At the ICANN Board meeting the following day, ICANN's Counsel read a letter to Mr. Hasbrouck stating "PLEASE PROVIDE US WITH YOUR FORMAL IRP REQUEST IN WRITING, AND WE WILL FORWARD YOUR REQUEST TO THE INTERNATIONAL CENTER FOR DISPUTE RESOLUTION, WHICH ICANN HAS DESIGNATED TO PROVIDE INDEPENDENT REVIEW SERVICES IN ACCORDANCE WITH THE BYLAWS." (emphasis added). Mr. Hasbrouck immediately did so, agreeing (under protest) to ICANN's financial preconditions and attaching his previous Independent Review request from months earlier.
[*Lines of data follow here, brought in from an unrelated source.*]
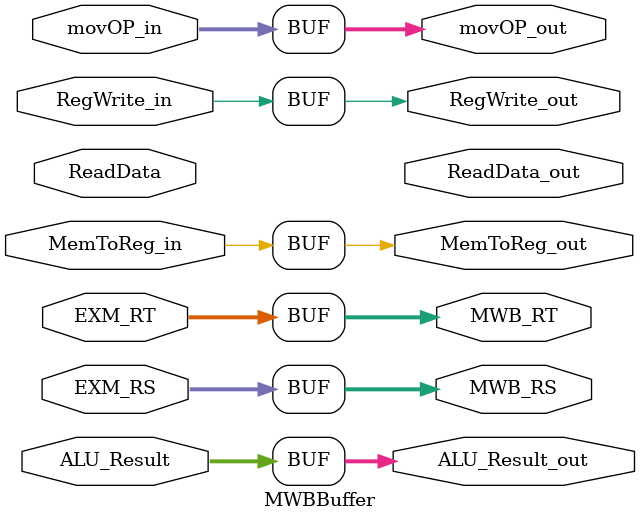
<source format=v>
module MWBBuffer(
  input MemToReg_in, RegWrite_in,
  input [15:0] ALU_Result,
  input [15:0] ReadData,
  input [3:0] movOP_in,
  //remainder?

  //forwarding
  input [3:0] EXM_RS, EXM_RT,
  output [3:0] MWB_RS, MWB_RT,

  output reg MemToReg_out, RegWrite_out,
  output reg [15:0] ALU_Result_out, ReadData_out,
  output reg [3:0] movOP_out
  //remainder?
  );
  always@(*)
  begin
    MemToReg_out = MemToReg_in;
    RegWrite_out = RegWrite_in;
    ALU_Result_out = ALU_Result;
    movOP_out = movOP_in;
    MWB_RS = EXM_RS;
    MWB_RT = EXM_RT;
  end
endmodule

</source>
ICANN's official response is truly mind-boggling. If you follow ICANN closely, you really ought to read it. It has enormous impact on the entire ICANN community. As background, remember that the IRP provided by the ICANN Bylaws provides that "Any person materially affected by a decision or action by the Board that he or she asserts is inconsistent with the Articles of Incorporation or Bylaws may submit a request for independent review of that decision or action." In its response to Mr. Hasbrouck, ICANN takes the unreasonably narrow view that only Board "resolutions" are reviewable by Independent Review. It further claims that ICANN's operating "procedures" are not reviewable, even when they were necessary precursors to ICANN Board actions or followed directly from such actions. Finally, and most troublesome of all, ICANN claims that Staff actions that are inconsistent with, or even in direct violation of, ICANN's Bylaws are never reviewable, even when those Staff actions informed or followed from Board decision-making.
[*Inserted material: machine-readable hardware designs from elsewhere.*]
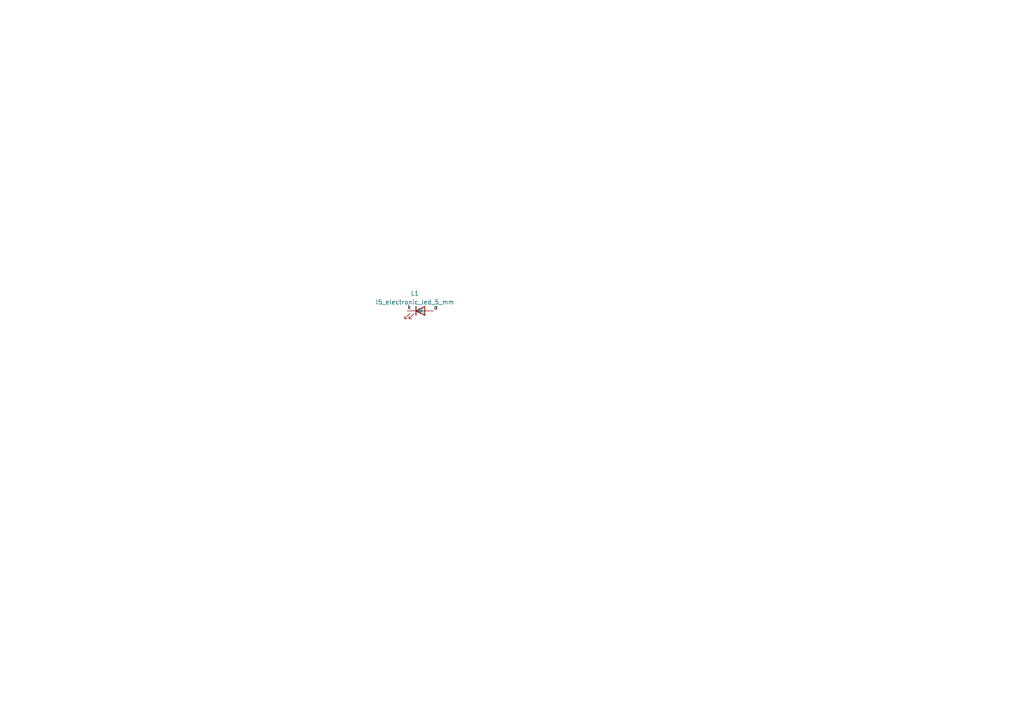
<source format=kicad_sch>
(kicad_sch (version 20230121) (generator eeschema)

  (uuid 5cc90f89-8e42-4404-b68a-c001aebecee0)

  (paper "A4")

  


  (label "k" (at 118.11 90.17 0) (fields_autoplaced)
    (effects (font (size 1.27 1.27)) (justify left bottom))
    (uuid 0fb53a35-9c3d-44dd-a711-5df86e66cfc5)
  )
  (label "a" (at 125.73 90.17 0) (fields_autoplaced)
    (effects (font (size 1.27 1.27)) (justify left bottom))
    (uuid 6485126e-ff27-4fa8-989d-cfa534f1de8f)
  )

  (symbol (lib_id "oomlout_oomp_kicad_symbols:l5_7297cd_electronic_led_5_mm") (at 121.92 90.17 0) (unit 1)
    (in_bom yes) (on_board yes) (dnp no) (fields_autoplaced)
    (uuid 7c6dfd25-513e-44de-a692-191cc199bef1)
    (property "Reference" "L1" (at 120.3325 85.09 0)
      (effects (font (size 1.27 1.27)))
    )
    (property "Value" "l5_electronic_led_5_mm" (at 120.3325 87.63 0)
      (effects (font (size 1.27 1.27)))
    )
    (property "Footprint" "l5_7297cd_electronic_led_5_mm" (at 121.92 90.17 0)
      (effects (font (size 1.27 1.27)) hide)
    )
    (property "Datasheet" "https://github.com/oomlout/oomlout_oomp_v3/parts/electronic_led_5_mm/datasheet.pdf" (at 121.92 90.17 0)
      (effects (font (size 1.27 1.27)) hide)
    )
    (pin "1" (uuid 52a8affa-bb38-4bbb-9686-b9f80516acd1))
    (pin "2" (uuid d257fe30-dfcf-4f5f-a696-b1ad9d4507c0))
    (instances
      (project "working"
        (path "/5cc90f89-8e42-4404-b68a-c001aebecee0"
          (reference "L1") (unit 1)
        )
      )
    )
  )

  (sheet_instances
    (path "/" (page "1"))
  )
)

</source>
To top off ICANN's insult to what remains of its own integrity, ICANN declines to forward Mr. Hasbrouck's request to an Independent Review panel, despite the public promises it made to him in Vancouver and Mr. Hasbrouck's agreement to ICANN's preconditions. Instead, ICANN insists that Mr. Hasbrouck redraft his request and resubmit it in a legalistic format that is specified nowhere on ICANN's website.

We all need to stand on the side of Edward Hasbrouck on this issue. Whether he's right or wrong on his ultimate claim matters less than the precedent ICANN will set by construing its Independent Review provisions as reviewable of almost nothing.